Raft dispersion using MBCD altered TAG-1 bead-mediated clustering of NrCAM. (A and D) NrCAMΔfnΔcytexpressing cells were incubated for 15 min with 4-μm beads coupled with TAG-1IgFc and were treated or not with 10 mM MBCD for an additional 15 min. Then, cells were fixed with paraformaldehyde. Fluorescence imaging for GFP indicated a strong recruitment of GFP-tagged receptors that formed clusters at the bead-cell contacts under control condition (A and B). MBCD treatment resulted in the reduction of the size of GFP-clusters at cell-bead contacts and the GFP-cluster was even not detectable under some beads (asterisks; C and D). Bar, 5 μm. (E) Quantitative analysis of the percentage of beads that displayed a detectable GFP-cluster of NrCAM receptors under control condition or after MBCD treatment. (F) Individual diameters of the GFP-clusters were decreased after MBCD treatment when compared with the control. Statistical analysis using ANOVA indicated a significant effect (p < 0.001).

Figure 8.

The effect of cholesterol depletion on the mobility of NrCAM analyzed by FRAP. Cells transfected with NrCAMΔfn (C) or NrCAMΔfnΔcyt (A, B, and D) were incubated for 20 min with 4-μm TAG-1 beads and then treated or not with 10 mM MBCD for 15 min. (A and B) Representative images of the FRAP sequence are shown for NrCAMΔfnΔcyt, and are similar to NrCAMΔfn. A 4-μm-diameter spot was photobleached in a region without a bead (A), or precisely on a bead-cell contact where the receptor is heavily clustered (B), and the fluorescence intensity was monitored. (C and D) Kinetics of the fluorescence recovery. Data are normalized to yield an intensity of zero immediately after photo-bleaching and represent the average of 6–12 individual traces.
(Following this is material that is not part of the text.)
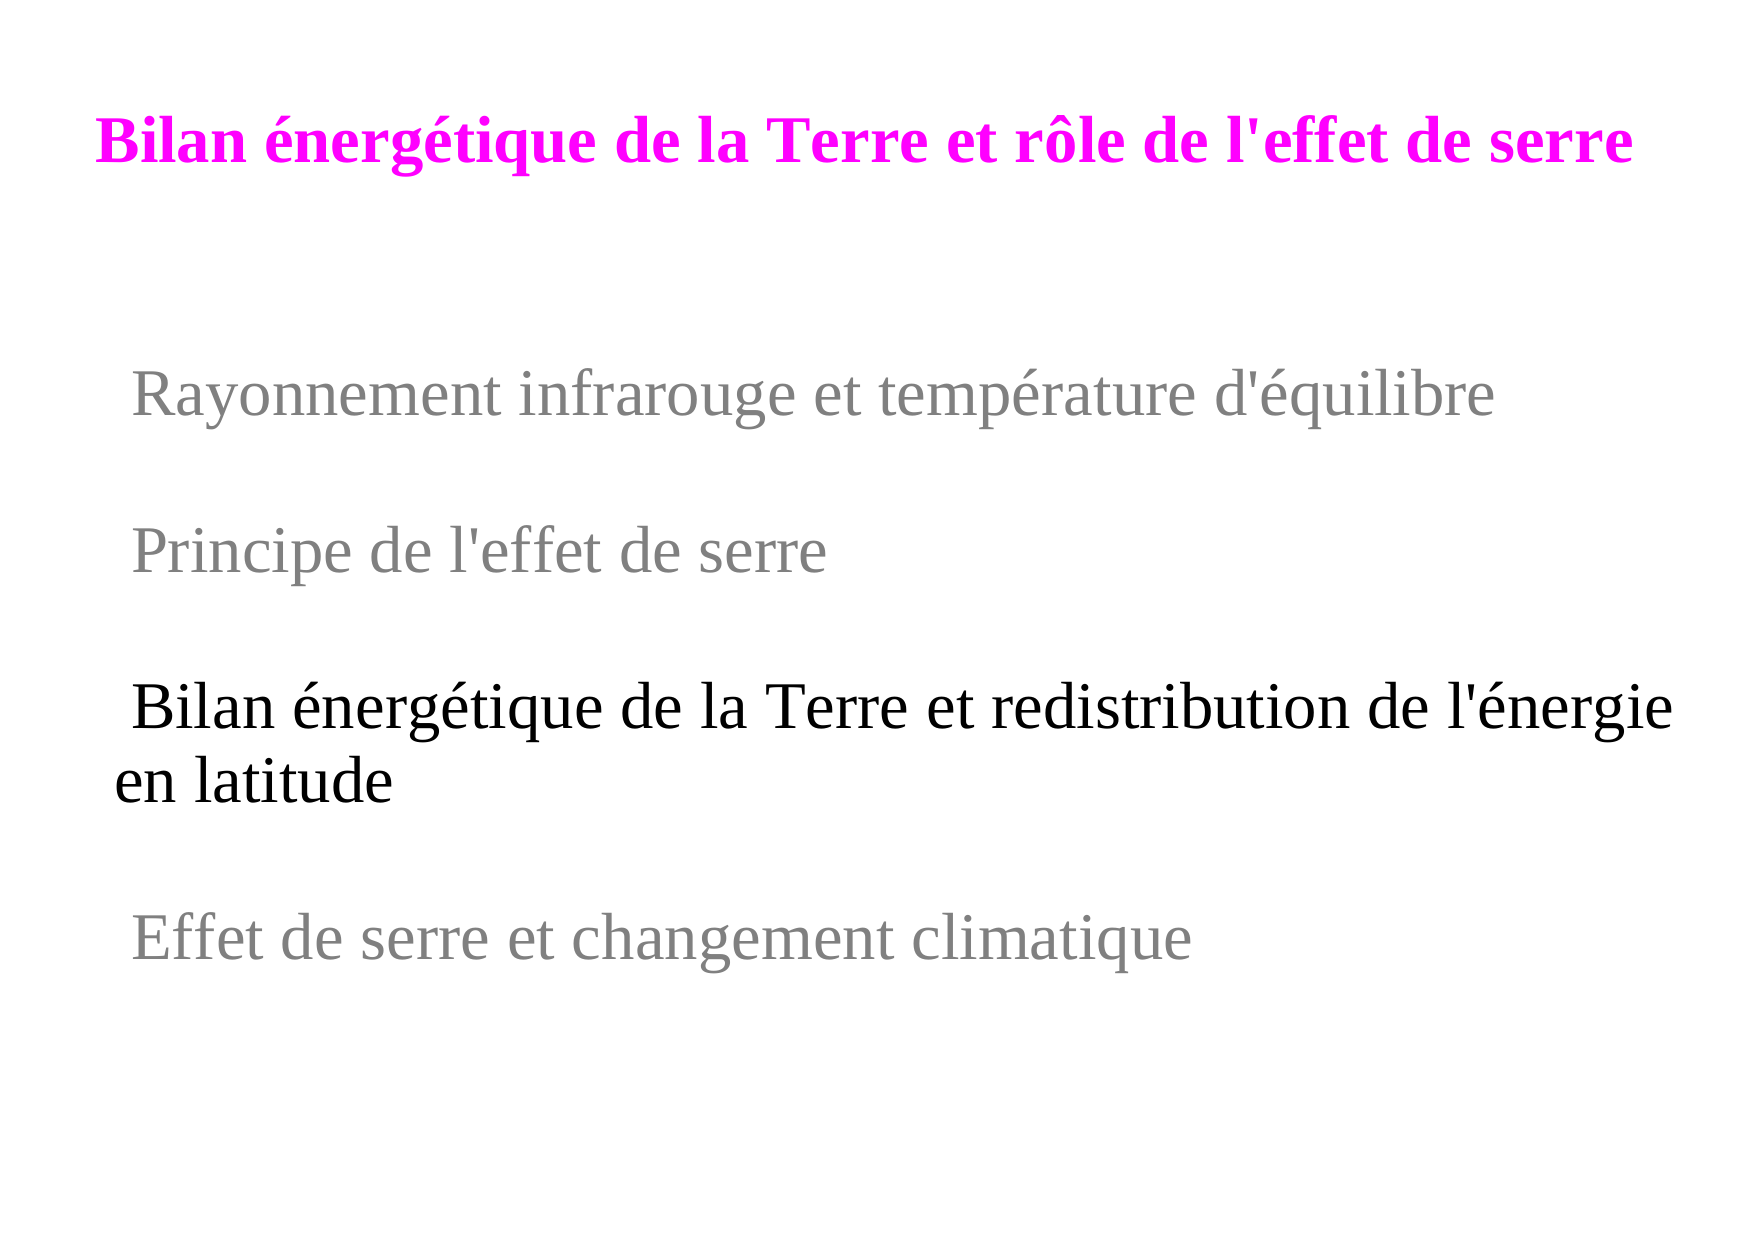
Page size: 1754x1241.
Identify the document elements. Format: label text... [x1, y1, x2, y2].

text_box Bilan énergétique de la Terre et rôle de l'effet de serre [82, 106, 1650, 177]
text_box Rayonnement infrarouge et température d'équilibre Principe de l'effet de serre Bilan énergétique de la Terre et redistribution de l'énergie en latitude Effet de serre et changement climatique [114, 355, 1700, 975]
Plain curves are a fit through the data of the function I_m^*(1 - exp(-t/τ)), where I_m is the recovery fraction and τ a recovery time.

Figure 9.

Models for NrCAM mobility in the cell membrane modulated through interactions with the cytoplasmic region and raft-partitioning. TAG-1 beads (black) bind NrCAM receptors (green). Patches of receptors are stabilized within lipid rafts (blue circle on the membrane) and the cytoplasmic tail interacts with the actin cytoskeleton (red) via adaptors (yellow or blue). (A) Retrograde mobility of the TAG-1 bead under control condition. The bead recruits a high density of NrCAM receptors. Under the bead, NrCAM cytoplasmic domains are associated to rearward flowing actin filaments. This coupling occurs via unknown adaptors (yellow). (B) TAG-1 bead on NrCAM after cytochalasin D treatment. Actin bund-les are depolymerized. NrCAM coupling to remnant subcortical cytoskeletal network may account for the limited mobility of the bead. (C) Stationary behavior on NrCAMΔfnΔCter. TAG-1 bead is resistant to displacement by the laser trap. The C-terminal part of the NrCAM cytoplasmic tail is required for the coupling with the actin retrograde flow. In this condition, the highly reduced mobility of the bead may reflect the linkage of the proximal region of the cytoplamic tail to static subcortical actin filaments via adaptors (blue). (D) TAG-1 bead on NrCAMΔfnΔcyt. NrCAM is unable to interact directly to the cytoskeleton. The bead displays a reduced mobility and can be displaced by the laser trap. This immobile behavior altered by MBCD treatment, depends on the partitioning of NrCAM within a bead-induced stabilized raft. (E) TAG-1 bead on NrCAM after MBCD treatment. Coupling of NrCAM with the actin retrograde flow is prevented. The bead displays a stationary behavior and resists to the laser trap displacement. Disruption of rafts by MBCD impairs NrCAM clustering and the receptor avidity for its ligand is reduced. The density of NrCAM molecules under the bead may be too low to permit clutching with the actin retrograde flowing. The stationary behavior is due to interaction of the cytoplasmic tail with the subcortical actin.